The stubborn U.S. drought that hit the Southeast and Midwest hard this summer isn’t letting up. According to the latest drought monitor, conditions have worsened slightly across the country, with “exceptional drought” conditions expanding from 38 percent of the lower-48 states to 42 percent. Those conditions could last into February.
The map below, which shows a wide swath of “extreme” and “exceptional” drought, has become a very familiar image over the last nine months:
The U.S. drought could be the most costly extreme weather event to hit the U.S. this year. In a 2012 marked by above-average wildfires in the West, record heat waves across most of the country, a massive superstorm that rocked the East Coast, and a surprise derecho that knocked out power to millions of Americans, that’s saying a lot. Jeff Masters at the Weather Underground reports that the drought could cost the economy between $75 billion to $150 billion, making it more expensive than Superstorm Sandy.

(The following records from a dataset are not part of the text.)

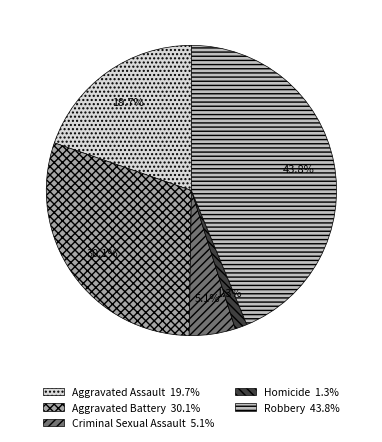

To the nearest percent, what is the combined percentage of Aggravated Battery and Homicide?

31%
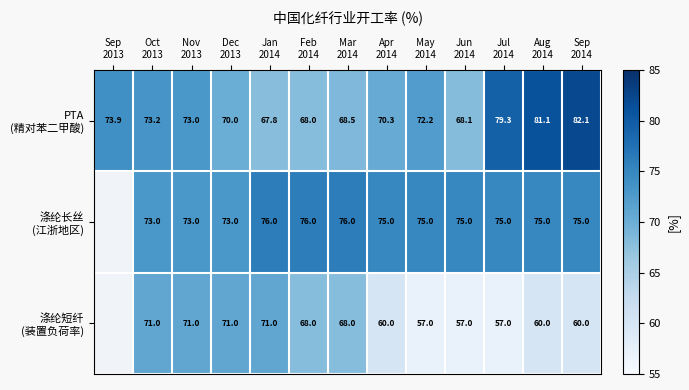

Is the value of 涤纶短纤 (装置负荷率) at Sep 2013 greater than the value of 涤纶长丝 (江浙地区) at May 2014?

No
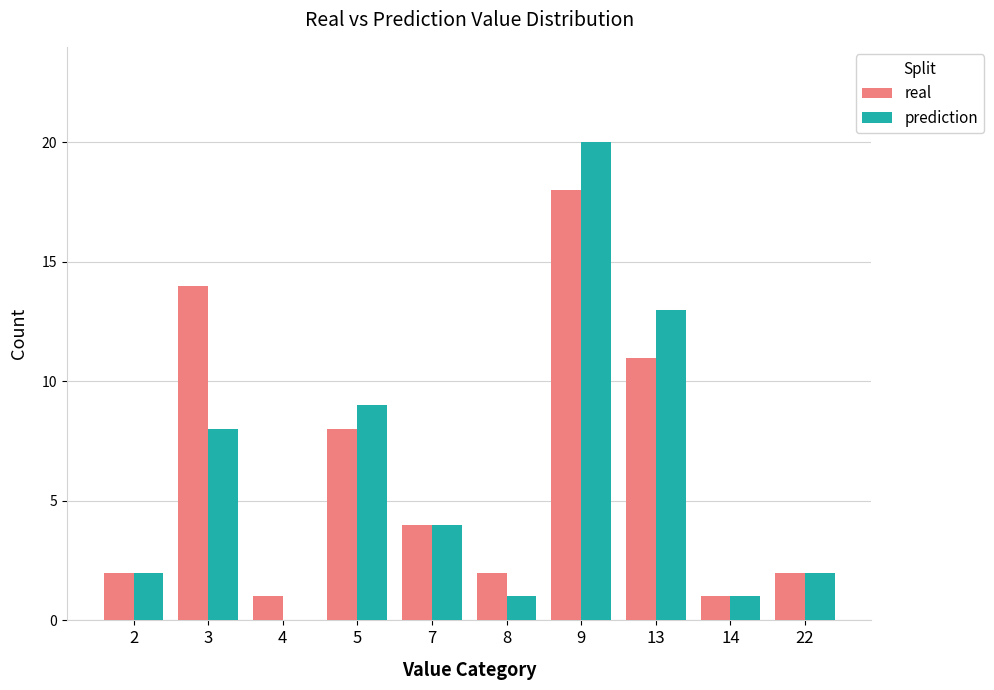

Which series changed the most between 2 and 3?

real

“The drought that we are currently experiencing is consistent with an observed warmer climate,” said a group of Iowa scientists in a group statement earlier this month. “Iowans are living with climate change now and it is already costing us money.”
According to a new analysis of extreme weather from the Center for American Progress, there have been at least seven extreme weather events in 2012 that have caused over $1 billion in damages. In September, The National Oceanic and Atmospheric Administration reported that the first eight months of 2012 were the most extreme for weather ever recorded.